Skip to main content
Version: 1.0.1

Labels

labels.py flips classification labels to simulate mislabeled data. It supports binary and multi-class classification tasks and is useful for evaluating robustness under annotation errors or adversarial mislabeling.

Function Signature

from pucktrick.labels import labels

error_code, modified_df = labels(df, strategy)
# or, for mode="extended" / mode="composed":
error_code, modified_df = labels(df, strategy, original_df=clean_df)

Strategy Parameters

For multi-class label noise, configure perturbate_data with a noise_model key:

noise_modelDescription
"NCAR" (Noise Completely At Random)Uniform random label flip, independent of class or features.
"NAR" (Noise At Random)Class-dependent flip. Provide a flip_distribution in param.
"NNAR" (Nearest Neighbor At Random)Flips labels of instances close to decision boundaries. Provide features_for_similarity in param.

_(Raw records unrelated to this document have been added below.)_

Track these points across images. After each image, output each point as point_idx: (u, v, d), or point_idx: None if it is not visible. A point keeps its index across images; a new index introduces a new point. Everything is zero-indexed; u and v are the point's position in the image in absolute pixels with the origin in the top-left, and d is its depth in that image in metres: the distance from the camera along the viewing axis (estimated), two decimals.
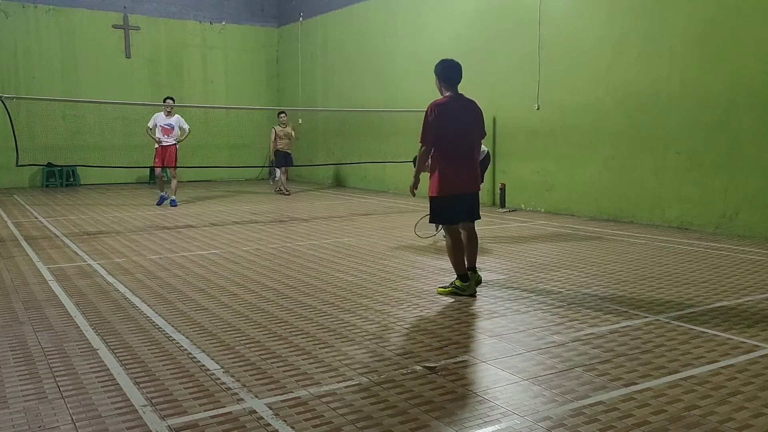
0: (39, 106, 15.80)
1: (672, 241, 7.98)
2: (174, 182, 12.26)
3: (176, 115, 12.10)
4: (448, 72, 5.38)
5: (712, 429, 2.93)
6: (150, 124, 11.95)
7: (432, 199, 5.42)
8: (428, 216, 5.72)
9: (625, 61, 9.55)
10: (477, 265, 5.63)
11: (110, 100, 15.25)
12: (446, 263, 6.06)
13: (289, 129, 14.37)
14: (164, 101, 12.25)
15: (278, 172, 14.78)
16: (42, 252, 7.38)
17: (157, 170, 12.32)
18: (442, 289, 5.44)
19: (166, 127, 11.87)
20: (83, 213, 11.06)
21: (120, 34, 17.12)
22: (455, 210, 5.34)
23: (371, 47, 15.17)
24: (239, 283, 5.85)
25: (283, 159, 14.31)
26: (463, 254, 5.39)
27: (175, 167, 12.12)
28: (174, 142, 11.94)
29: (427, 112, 5.29)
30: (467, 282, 5.34)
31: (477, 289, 5.43)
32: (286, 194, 14.29)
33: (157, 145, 11.87)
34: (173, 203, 12.15)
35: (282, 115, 14.46)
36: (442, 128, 5.25)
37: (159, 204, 12.20)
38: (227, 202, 13.03)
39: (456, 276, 5.40)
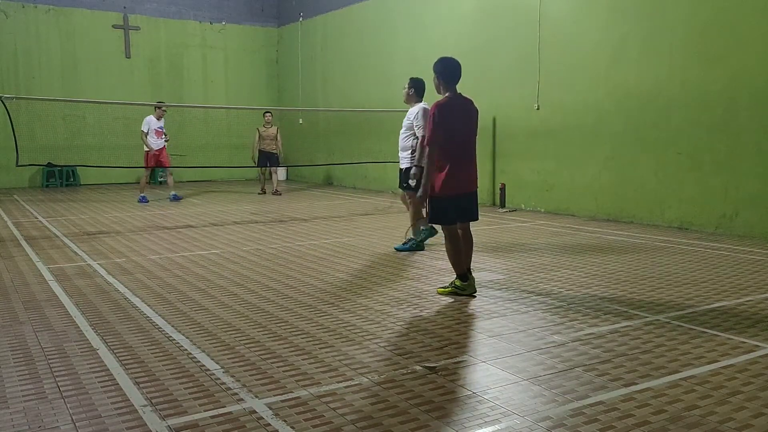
0: (39, 106, 15.79)
1: (672, 241, 7.97)
2: (170, 179, 13.42)
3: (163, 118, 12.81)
4: (449, 70, 5.34)
5: (712, 429, 2.93)
6: (144, 128, 12.44)
7: (431, 198, 5.41)
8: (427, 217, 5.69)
9: (625, 61, 9.55)
10: (476, 265, 5.62)
11: (110, 100, 15.31)
12: (446, 263, 6.06)
13: (274, 130, 14.06)
14: (157, 105, 12.75)
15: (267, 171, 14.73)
16: (42, 252, 7.38)
17: (149, 171, 12.76)
18: (442, 289, 5.43)
19: (159, 129, 12.50)
20: (83, 213, 11.06)
21: (120, 34, 17.12)
22: (453, 210, 5.32)
23: (371, 47, 15.17)
24: (239, 283, 5.85)
25: (265, 159, 14.17)
26: (462, 254, 5.37)
27: (170, 166, 13.19)
28: (165, 143, 12.65)
29: (431, 112, 5.25)
30: (467, 282, 5.34)
31: (477, 288, 5.43)
32: (261, 193, 14.47)
33: (147, 149, 12.43)
34: (176, 197, 12.92)
35: (267, 114, 14.24)
36: (446, 127, 5.23)
37: (142, 202, 12.50)
38: (227, 202, 13.04)
39: (456, 276, 5.40)
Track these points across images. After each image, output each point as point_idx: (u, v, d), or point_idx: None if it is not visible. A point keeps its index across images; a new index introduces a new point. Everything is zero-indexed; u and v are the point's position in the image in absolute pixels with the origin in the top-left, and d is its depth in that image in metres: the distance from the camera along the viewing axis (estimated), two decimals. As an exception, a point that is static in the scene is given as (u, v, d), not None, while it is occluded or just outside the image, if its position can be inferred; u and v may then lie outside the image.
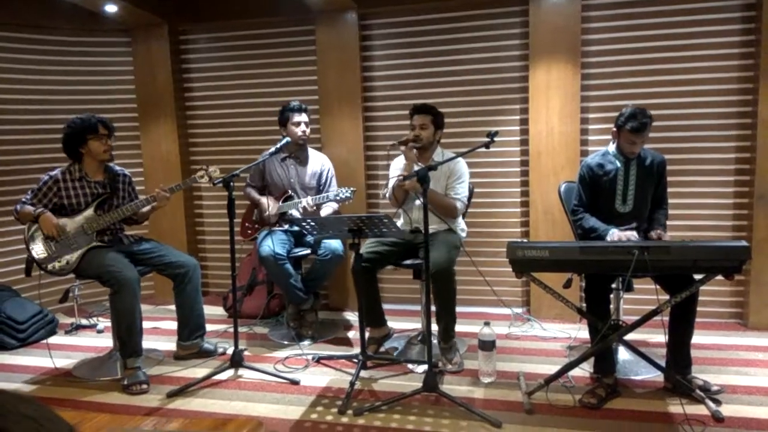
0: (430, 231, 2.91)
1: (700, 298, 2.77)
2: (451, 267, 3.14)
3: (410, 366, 3.21)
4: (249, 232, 3.82)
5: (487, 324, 3.04)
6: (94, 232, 3.21)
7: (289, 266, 3.57)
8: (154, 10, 4.30)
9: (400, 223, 3.45)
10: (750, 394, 2.78)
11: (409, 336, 3.63)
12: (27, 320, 3.80)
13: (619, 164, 3.00)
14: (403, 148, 3.27)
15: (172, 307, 3.47)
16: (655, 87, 3.75)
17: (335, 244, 3.62)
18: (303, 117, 3.70)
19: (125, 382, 3.03)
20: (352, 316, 4.12)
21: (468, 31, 4.06)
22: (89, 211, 3.22)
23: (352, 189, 3.50)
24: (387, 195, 3.45)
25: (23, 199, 3.21)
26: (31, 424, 0.42)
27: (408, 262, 3.36)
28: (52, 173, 3.24)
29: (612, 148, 3.05)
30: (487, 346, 3.01)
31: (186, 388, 2.98)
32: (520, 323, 3.90)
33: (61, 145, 3.25)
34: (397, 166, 3.46)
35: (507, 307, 3.96)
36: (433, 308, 2.97)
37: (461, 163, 3.39)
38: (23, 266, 3.20)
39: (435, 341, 3.23)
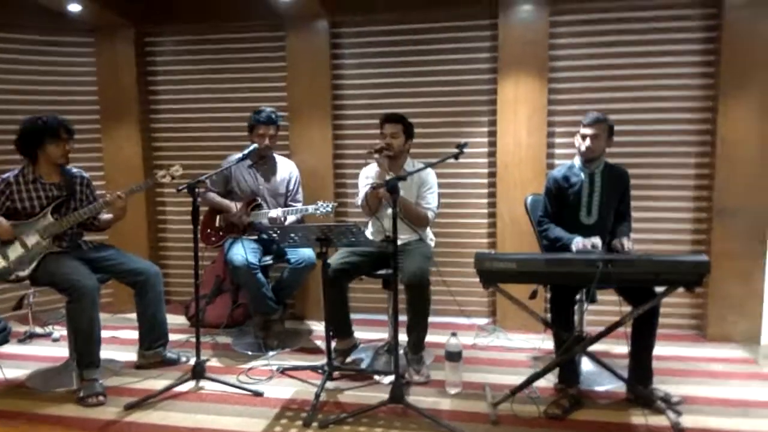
0: (403, 241, 2.90)
1: (661, 309, 2.82)
2: (426, 276, 3.12)
3: (377, 377, 3.18)
4: (213, 239, 3.74)
5: (453, 335, 3.04)
6: (51, 237, 3.09)
7: (261, 276, 3.51)
8: (120, 12, 4.21)
9: (369, 232, 3.43)
10: (710, 404, 2.84)
11: (376, 346, 3.61)
12: (-23, 329, 3.64)
13: (583, 177, 3.06)
14: (376, 155, 3.26)
15: (132, 315, 3.37)
16: (619, 103, 3.83)
17: (308, 251, 3.57)
18: (269, 130, 3.64)
19: (81, 394, 2.92)
20: (318, 325, 4.07)
21: (438, 43, 4.09)
22: (45, 215, 3.10)
23: (333, 204, 3.46)
24: (359, 203, 3.43)
25: None
26: None
27: (381, 272, 3.33)
28: (4, 176, 3.10)
29: (577, 161, 3.10)
30: (454, 357, 3.01)
31: (145, 400, 2.89)
32: (485, 334, 3.92)
33: (14, 144, 3.11)
34: (367, 174, 3.45)
35: (467, 317, 3.97)
36: (402, 318, 2.95)
37: (431, 174, 3.40)
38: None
39: (402, 352, 3.21)
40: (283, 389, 3.06)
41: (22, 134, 3.10)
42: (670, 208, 3.86)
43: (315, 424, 2.67)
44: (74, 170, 3.30)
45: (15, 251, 3.03)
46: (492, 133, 4.01)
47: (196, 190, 3.03)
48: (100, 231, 3.45)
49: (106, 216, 3.30)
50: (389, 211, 3.23)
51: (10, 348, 3.73)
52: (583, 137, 2.99)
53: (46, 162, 3.13)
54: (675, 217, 3.87)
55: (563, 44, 3.89)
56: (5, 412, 2.85)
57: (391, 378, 2.91)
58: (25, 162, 3.15)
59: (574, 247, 2.87)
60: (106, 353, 3.26)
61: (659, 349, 2.91)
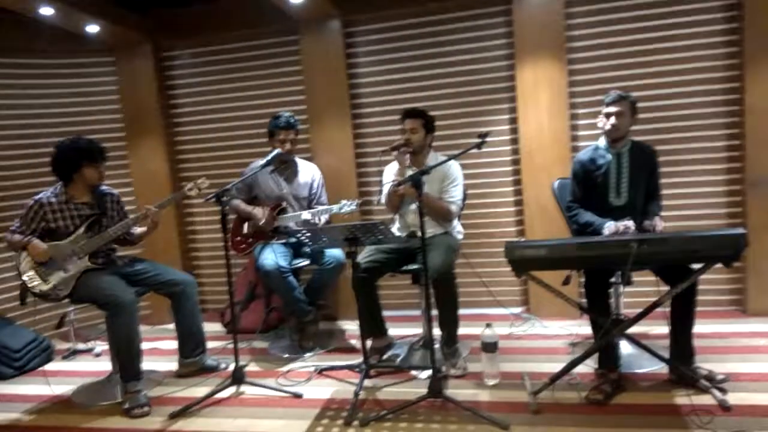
0: (427, 235, 2.89)
1: (699, 287, 2.76)
2: (450, 270, 3.12)
3: (414, 372, 3.18)
4: (243, 246, 3.78)
5: (488, 326, 3.02)
6: (87, 254, 3.16)
7: (293, 279, 3.54)
8: (135, 28, 4.28)
9: (395, 228, 3.43)
10: (754, 380, 2.77)
11: (411, 342, 3.61)
12: (22, 348, 3.74)
13: (610, 157, 3.00)
14: (395, 153, 3.25)
15: (170, 326, 3.44)
16: (642, 79, 3.76)
17: (337, 252, 3.59)
18: (289, 134, 3.66)
19: (126, 406, 2.99)
20: (352, 325, 4.09)
21: (453, 33, 4.06)
22: (79, 234, 3.17)
23: (357, 201, 3.46)
24: (382, 201, 3.43)
25: (12, 228, 3.17)
26: None
27: (407, 267, 3.33)
28: (37, 197, 3.19)
29: (602, 142, 3.05)
30: (490, 347, 3.00)
31: (188, 408, 2.94)
32: (520, 323, 3.89)
33: (50, 167, 3.20)
34: (391, 172, 3.45)
35: (503, 307, 3.93)
36: (434, 313, 2.95)
37: (454, 166, 3.38)
38: (16, 293, 3.16)
39: (437, 346, 3.21)
40: (322, 390, 3.09)
41: (59, 157, 3.18)
42: (701, 183, 3.78)
43: (356, 422, 2.68)
44: (104, 188, 3.37)
45: (54, 272, 3.10)
46: (513, 120, 3.97)
47: (223, 198, 3.07)
48: (133, 245, 3.52)
49: (139, 230, 3.37)
50: (413, 206, 3.23)
51: (55, 365, 3.83)
52: (607, 116, 2.95)
53: (82, 184, 3.22)
54: (707, 192, 3.78)
55: (580, 24, 3.83)
56: (54, 427, 2.93)
57: (428, 373, 2.91)
58: (59, 184, 3.23)
59: (606, 231, 2.83)
60: (147, 364, 3.33)
61: (699, 327, 2.85)
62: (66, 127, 4.32)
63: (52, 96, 4.43)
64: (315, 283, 3.70)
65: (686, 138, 3.76)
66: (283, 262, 3.49)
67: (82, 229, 3.18)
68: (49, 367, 3.78)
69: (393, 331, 3.58)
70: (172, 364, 3.50)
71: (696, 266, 2.63)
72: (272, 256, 3.48)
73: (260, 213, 3.64)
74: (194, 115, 4.60)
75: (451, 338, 3.21)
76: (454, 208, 3.33)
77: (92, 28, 4.08)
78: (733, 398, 2.58)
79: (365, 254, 3.32)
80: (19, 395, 3.39)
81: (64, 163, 3.17)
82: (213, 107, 4.55)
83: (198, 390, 3.16)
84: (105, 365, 3.48)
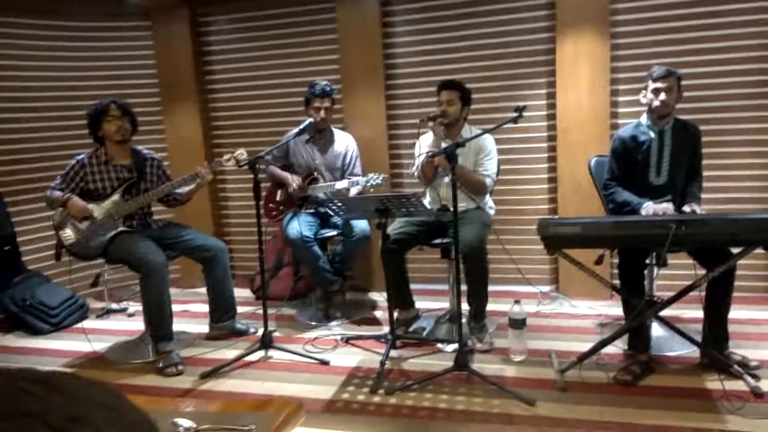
0: (461, 209, 2.87)
1: (736, 271, 2.69)
2: (482, 246, 3.10)
3: (440, 345, 3.19)
4: (274, 213, 3.81)
5: (517, 302, 3.00)
6: (122, 217, 3.22)
7: (317, 248, 3.55)
8: (173, -8, 4.28)
9: (427, 201, 3.41)
10: (790, 368, 2.71)
11: (437, 315, 3.61)
12: (59, 305, 3.86)
13: (653, 135, 2.91)
14: (431, 123, 3.21)
15: (201, 290, 3.50)
16: (688, 56, 3.62)
17: (362, 224, 3.59)
18: (324, 102, 3.63)
19: (160, 365, 3.06)
20: (379, 296, 4.11)
21: (491, 3, 3.95)
22: (116, 197, 3.23)
23: (383, 176, 3.44)
24: (415, 173, 3.40)
25: (53, 185, 3.24)
26: (110, 414, 0.39)
27: (437, 241, 3.32)
28: (79, 157, 3.26)
29: (645, 119, 2.96)
30: (518, 324, 2.98)
31: (218, 370, 3.00)
32: (548, 301, 3.85)
33: (85, 130, 3.28)
34: (425, 143, 3.41)
35: (531, 285, 3.88)
36: (463, 288, 2.94)
37: (489, 140, 3.33)
38: (53, 252, 3.24)
39: (464, 320, 3.20)
40: (348, 358, 3.12)
41: (88, 119, 3.24)
42: (744, 165, 3.65)
43: (381, 390, 2.71)
44: (145, 152, 3.42)
45: (90, 231, 3.17)
46: (551, 95, 3.88)
47: (257, 166, 3.08)
48: (182, 204, 3.53)
49: (186, 188, 3.37)
50: (446, 179, 3.20)
51: (89, 323, 3.94)
52: (656, 92, 2.82)
53: (111, 142, 3.25)
54: (750, 175, 3.65)
55: (625, -4, 3.70)
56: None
57: (454, 346, 2.91)
58: (96, 146, 3.29)
59: (644, 212, 2.76)
60: (178, 326, 3.41)
61: (733, 313, 2.79)
62: (101, 90, 4.32)
63: (87, 59, 4.47)
64: (341, 254, 3.72)
65: (730, 119, 3.63)
66: (308, 232, 3.51)
67: (119, 191, 3.23)
68: (85, 324, 3.89)
69: (420, 304, 3.59)
70: (202, 327, 3.58)
71: (735, 250, 2.56)
72: (297, 225, 3.50)
73: (293, 180, 3.65)
74: (229, 82, 4.60)
75: (479, 313, 3.20)
76: (488, 181, 3.29)
77: (130, -9, 4.10)
78: (767, 385, 2.53)
79: (396, 225, 3.31)
80: (56, 350, 3.51)
81: (90, 123, 3.23)
82: (248, 74, 4.54)
83: (228, 352, 3.23)
84: (138, 325, 3.58)
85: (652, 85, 2.84)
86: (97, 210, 3.19)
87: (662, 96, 2.81)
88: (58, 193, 3.19)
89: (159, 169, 3.44)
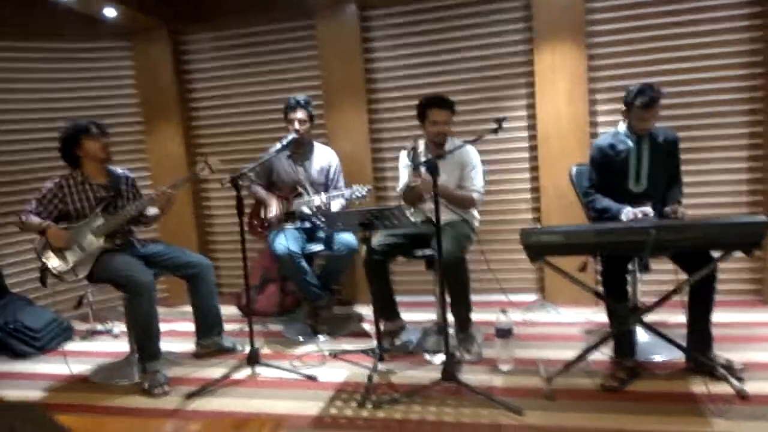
0: (443, 221, 2.88)
1: (718, 275, 2.72)
2: (461, 256, 3.11)
3: (427, 356, 3.18)
4: (259, 229, 3.80)
5: (503, 312, 3.01)
6: (104, 236, 3.19)
7: (304, 263, 3.55)
8: (152, 12, 4.27)
9: (410, 212, 3.41)
10: (774, 370, 2.74)
11: (424, 327, 3.61)
12: (43, 328, 3.81)
13: (630, 143, 2.95)
14: (418, 181, 3.10)
15: (187, 308, 3.47)
16: (663, 64, 3.69)
17: (349, 238, 3.59)
18: (298, 114, 3.63)
19: (146, 385, 3.03)
20: (365, 309, 4.10)
21: (469, 17, 4.01)
22: (96, 215, 3.20)
23: (368, 187, 3.45)
24: (399, 192, 3.41)
25: (28, 208, 3.17)
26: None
27: (419, 253, 3.33)
28: (56, 180, 3.22)
29: (622, 127, 3.00)
30: (505, 333, 2.99)
31: (204, 389, 2.97)
32: (535, 309, 3.87)
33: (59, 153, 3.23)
34: (406, 160, 3.42)
35: (515, 294, 3.90)
36: (448, 298, 2.95)
37: (473, 152, 3.35)
38: (36, 275, 3.19)
39: (451, 331, 3.20)
40: (335, 372, 3.11)
41: (61, 141, 3.21)
42: (722, 170, 3.72)
43: (369, 405, 2.69)
44: (119, 171, 3.40)
45: (73, 254, 3.13)
46: (531, 106, 3.93)
47: (240, 182, 3.08)
48: (148, 226, 3.54)
49: (153, 211, 3.39)
50: (429, 205, 3.19)
51: (74, 345, 3.89)
52: (641, 119, 2.84)
53: (90, 162, 3.22)
54: (729, 179, 3.72)
55: (600, 7, 3.76)
56: (74, 405, 2.98)
57: (441, 357, 2.91)
58: (70, 168, 3.26)
59: (624, 217, 2.79)
60: (164, 345, 3.36)
61: (718, 316, 2.82)
62: (82, 111, 4.32)
63: (68, 80, 4.45)
64: (327, 269, 3.71)
65: (707, 125, 3.70)
66: (295, 247, 3.50)
67: (98, 210, 3.20)
68: (69, 347, 3.84)
69: (406, 316, 3.58)
70: (188, 345, 3.54)
71: (715, 254, 2.59)
72: (284, 241, 3.49)
73: (274, 207, 3.65)
74: (210, 99, 4.61)
75: (464, 322, 3.20)
76: (476, 195, 3.31)
77: (109, 12, 4.08)
78: (752, 387, 2.56)
79: (379, 237, 3.32)
80: (40, 374, 3.45)
81: (66, 143, 3.19)
82: (229, 92, 4.55)
83: (214, 371, 3.20)
84: (123, 346, 3.54)
85: (638, 112, 2.82)
86: (78, 231, 3.15)
87: (648, 123, 2.85)
88: (35, 219, 3.12)
89: (133, 187, 3.42)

For binary targets no noise_model is needed — labels are flipped 0 ↔ 1.

NCAR Example

strategy = {
"affected_features": ["label"],
"selection_criteria": "all",
"percentage": 0.15,
"mode": "new",
"perturbate_data": {
"sampling": "random",
"distribution": "random",
"noise_model": "NCAR"
}
}

NAR Example

strategy = {
"affected_features": ["label"],
"selection_criteria": "all",
"percentage": 0.15,
"mode": "new",
"perturbate_data": {
"sampling": "random",
"distribution": "random",
"noise_model": "NAR",
"param": {
"flip_distribution": {"0": [0.1, 0.9], "1": [0.8, 0.2], "2": [0.5, 0.3, 0.2]}
}
}
}

NNAR Example

strategy = {
"affected_features": ["label"],
"selection_criteria": "all",
"percentage": 0.15,
"mode": "new",
"perturbate_data": {
"sampling": "random",
"distribution": "random",
"noise_model": "NNAR",
"param": {
"features_for_similarity": ["feature1", "feature2", "feature3"]
}
}
}

Modes

ModeBehaviour
newInjects label noise into a clean dataset up to the specified percentage.
extendedAdds more label flips to a dataset that may already contain mislabeled rows, reaching the cumulative target. Requires original_df.
composedFlips labels only in rows already modified by a previous operator. Requires original_df.